Barjol propose une campagne autour de l'huile d'olive au Japon

Une nouvelle campagne mise au point par le Conseil oléicole international vise à faire connaître aux Japonais les bienfaits nutritionnels et pour la santé de l'huile d'olive.

La nouvelle campagne mise en place par le Conseil oléicole international vise à faire connaître aux Japonais les bienfaits nutritionnels et sanitaires de l’huile d’olive.

Jean-Louis Barjol, directeur exécutif du COI, a déclaré que le projet attendait le feu vert du conseil d’administration du COI, mais qu’il espérait pouvoir le lancer vers la fin de l’année.

S'exprimant en espagnol lors du Salon mondial de l'huile en vrac à Madrid, M. Barjol a indiqué que le matériel utilisé dans le cadre de la campagne de promotion de l'huile d'olive et des olives de table pourrait également être utilisé dans le cadre du travail de promotion que mène actuellement le COI en Chine.

Il a ajouté qu’il avait également de bonnes nouvelles concernant l’évolution des comportements des consommateurs en Chine, où les importations d’huile d’olive continuent de grimper en flèche.

« Le consommateur chinois n’achète plus principalement de l’huile d’olive comme cadeau un peu inhabituel pour ses amis, mais de plus en plus pour sa propre consommation », a-t-il déclaré.

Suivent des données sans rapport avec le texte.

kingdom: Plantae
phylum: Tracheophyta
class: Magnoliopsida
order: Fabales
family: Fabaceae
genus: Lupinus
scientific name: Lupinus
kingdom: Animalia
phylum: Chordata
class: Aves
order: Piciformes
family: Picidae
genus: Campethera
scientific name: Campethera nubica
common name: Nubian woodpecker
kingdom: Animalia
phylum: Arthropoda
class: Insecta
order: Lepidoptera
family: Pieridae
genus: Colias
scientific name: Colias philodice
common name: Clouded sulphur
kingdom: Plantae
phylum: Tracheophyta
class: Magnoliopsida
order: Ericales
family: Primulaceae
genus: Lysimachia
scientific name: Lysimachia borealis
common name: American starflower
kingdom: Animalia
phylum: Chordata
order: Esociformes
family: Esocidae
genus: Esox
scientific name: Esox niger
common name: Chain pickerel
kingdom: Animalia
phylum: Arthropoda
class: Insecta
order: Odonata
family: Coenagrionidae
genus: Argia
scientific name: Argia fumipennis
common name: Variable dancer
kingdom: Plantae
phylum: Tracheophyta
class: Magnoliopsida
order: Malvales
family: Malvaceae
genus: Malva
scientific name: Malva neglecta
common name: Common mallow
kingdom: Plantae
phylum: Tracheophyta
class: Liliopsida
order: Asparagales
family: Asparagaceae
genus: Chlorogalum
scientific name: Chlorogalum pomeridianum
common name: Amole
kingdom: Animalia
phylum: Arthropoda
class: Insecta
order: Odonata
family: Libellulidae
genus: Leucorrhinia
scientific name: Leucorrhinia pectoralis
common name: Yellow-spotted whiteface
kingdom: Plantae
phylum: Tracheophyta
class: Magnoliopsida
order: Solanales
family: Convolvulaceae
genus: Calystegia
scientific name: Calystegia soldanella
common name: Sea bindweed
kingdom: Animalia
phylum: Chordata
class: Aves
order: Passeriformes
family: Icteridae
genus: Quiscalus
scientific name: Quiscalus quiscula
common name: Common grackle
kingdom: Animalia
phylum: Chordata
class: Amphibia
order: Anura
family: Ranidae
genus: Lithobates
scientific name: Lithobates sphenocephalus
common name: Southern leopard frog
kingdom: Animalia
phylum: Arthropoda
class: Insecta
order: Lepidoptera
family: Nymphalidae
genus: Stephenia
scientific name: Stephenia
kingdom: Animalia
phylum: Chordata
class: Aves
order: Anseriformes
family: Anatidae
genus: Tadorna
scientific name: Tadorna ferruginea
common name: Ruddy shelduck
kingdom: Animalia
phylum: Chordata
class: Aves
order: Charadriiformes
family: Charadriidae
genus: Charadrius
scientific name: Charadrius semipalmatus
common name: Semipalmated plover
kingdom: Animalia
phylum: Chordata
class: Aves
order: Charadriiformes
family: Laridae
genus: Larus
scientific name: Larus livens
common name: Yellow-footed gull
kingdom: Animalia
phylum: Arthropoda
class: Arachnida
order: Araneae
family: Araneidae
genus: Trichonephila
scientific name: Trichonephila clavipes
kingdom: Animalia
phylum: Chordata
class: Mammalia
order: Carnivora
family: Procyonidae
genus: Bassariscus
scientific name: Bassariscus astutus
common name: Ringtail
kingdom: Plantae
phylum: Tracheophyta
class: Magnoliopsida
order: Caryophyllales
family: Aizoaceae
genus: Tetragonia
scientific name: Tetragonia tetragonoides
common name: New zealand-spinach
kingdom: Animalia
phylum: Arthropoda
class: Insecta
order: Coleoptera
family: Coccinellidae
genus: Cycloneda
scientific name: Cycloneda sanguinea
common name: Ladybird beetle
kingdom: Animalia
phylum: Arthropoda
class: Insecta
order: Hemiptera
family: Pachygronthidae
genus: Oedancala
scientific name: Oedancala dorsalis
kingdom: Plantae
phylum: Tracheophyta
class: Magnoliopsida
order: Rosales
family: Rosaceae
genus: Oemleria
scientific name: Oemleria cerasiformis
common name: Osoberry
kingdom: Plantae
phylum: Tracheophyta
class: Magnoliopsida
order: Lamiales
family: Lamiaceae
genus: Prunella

L’un des principaux importateurs chinois travaillait à la mise en place du premier panel de dégustation agréé par le COI dans le pays, une initiative à laquelle le COI apportait son soutien.

L’année dernière, le COI a commandé une étude de marché sur le Japon, la Corée du Sud et l’Australie avant de choisir l’un de ces trois pays pour une nouvelle campagne. M. Barjol a déclaré aujourd’hui que cette étude montrait que le marché sud-coréen était complexe mais semblait très intéressant, même si les ventes y étaient actuellement faibles.

« Les Sud-Coréens connaissent déjà bien l’huile d’olive et ont atteint un certain niveau de consommation (en 2004/05), qui a ensuite baissé lorsque les consommateurs se sont tournés vers l’huile de pépins de raisin. »

C'était un marché qu'il ne fallait pas négliger car il pouvait jouer un double rôle, a-t-il déclaré.

Non seulement il existait un potentiel de reconquête de parts de marché grâce au fort pouvoir d’achat des consommateurs sud-coréens, mais la Corée du Sud avait également une influence sur les tendances en Chine. « Si l’huile d’olive devenait à la mode en Corée du Sud, cela pourrait avoir une grande influence sur les Chinois », a déclaré M. Barjol.

Quant à l’Australie, les niveaux actuels d’importation d’huile d’olive dans ce pays ne devraient pas changer, car la consommation y augmente parallèlement à la production.

« J’ai beaucoup de respect pour l’Australie, mais c’est un pays complexe et il n’est pas facile de travailler avec eux », a déclaré M. Barjol.

Invité à clarifier ce commentaire après son discours, M. Barjol a expliqué qu’il était parfois « difficile de savoir ce que recherchent les Australiens ».

Le secteur australien de l’huile d’olive semblait parfois en décalage avec la réalité du comportement des consommateurs australiens, a-t-il ajouté. « Les statistiques montrent que le consommateur australien est identique aux consommateurs du reste du monde : il s’intéresse à la fois à l’huile vierge et à l’huile de grignons. Pour des raisons de prix, il préfère l’huile d’olive vierge pour les plats froids et beaucoup achètent de l’huile de grignons pour la friture », a-t-il déclaré.